(Body or hand keypoint data)
..........

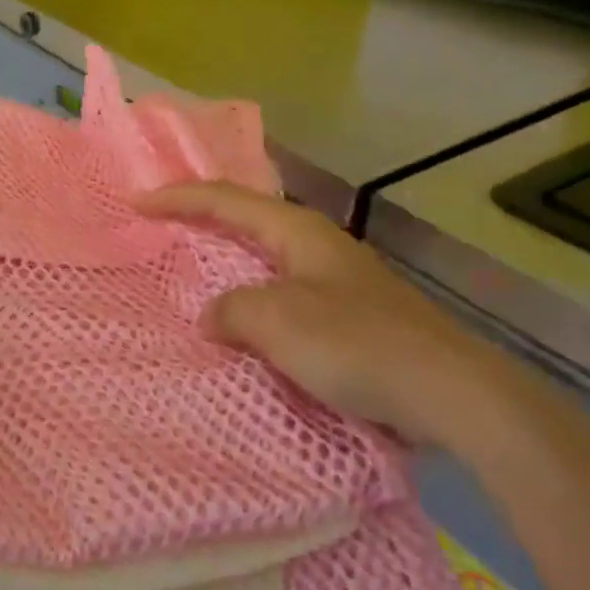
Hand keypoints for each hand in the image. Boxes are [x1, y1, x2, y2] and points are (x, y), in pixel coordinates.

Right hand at [138, 183, 511, 448]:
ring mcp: (337, 279)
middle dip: (203, 219)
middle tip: (163, 225)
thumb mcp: (277, 321)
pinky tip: (246, 321)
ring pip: (266, 259)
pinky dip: (254, 298)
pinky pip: (284, 294)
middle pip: (247, 219)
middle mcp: (316, 244)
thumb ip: (232, 310)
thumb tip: (214, 316)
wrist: (451, 391)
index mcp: (297, 231)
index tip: (138, 203)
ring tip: (196, 270)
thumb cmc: (355, 343)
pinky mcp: (350, 315)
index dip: (179, 197)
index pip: (225, 200)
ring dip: (229, 262)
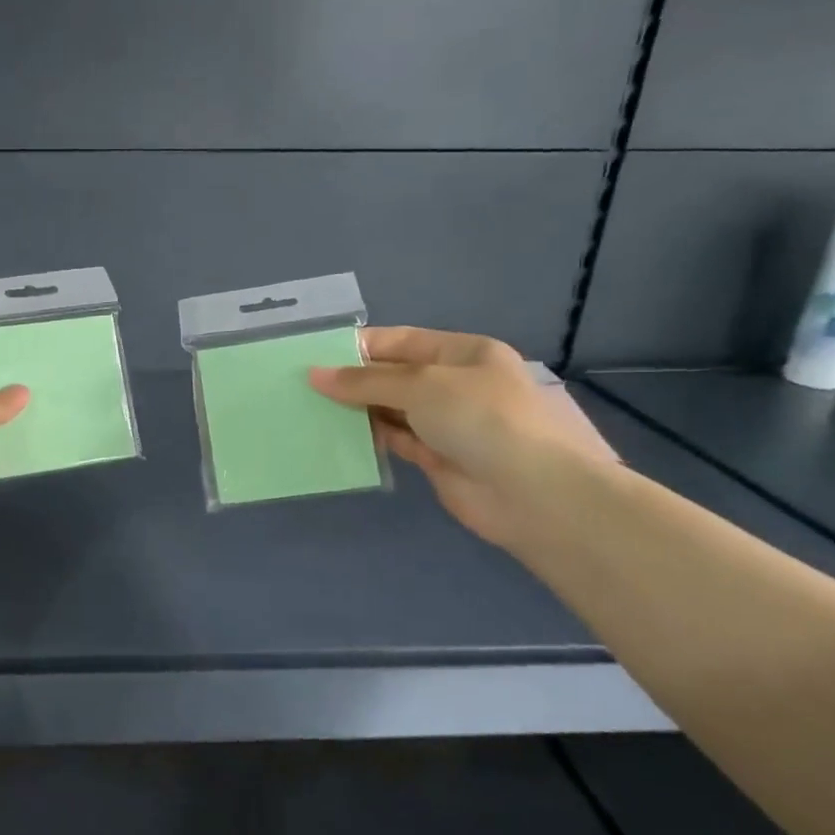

..........

Work to complete:
Reproduce only the lines running from the beginning of the entries above to the line holding "thumb mcp: (277, 321)", inclusive. Pictures stay out of the copy.

Response:
Hand keypoints for each hand in the image. Boxes are [x1, y1, x2, y2] and points are (x, y), in pixel coordinates.

Right hand at [138, 183, 511, 448]:
ring mcp: (337, 279)
middle dip: (203, 219)
middle tip: (163, 225)
thumb mcp: (277, 321)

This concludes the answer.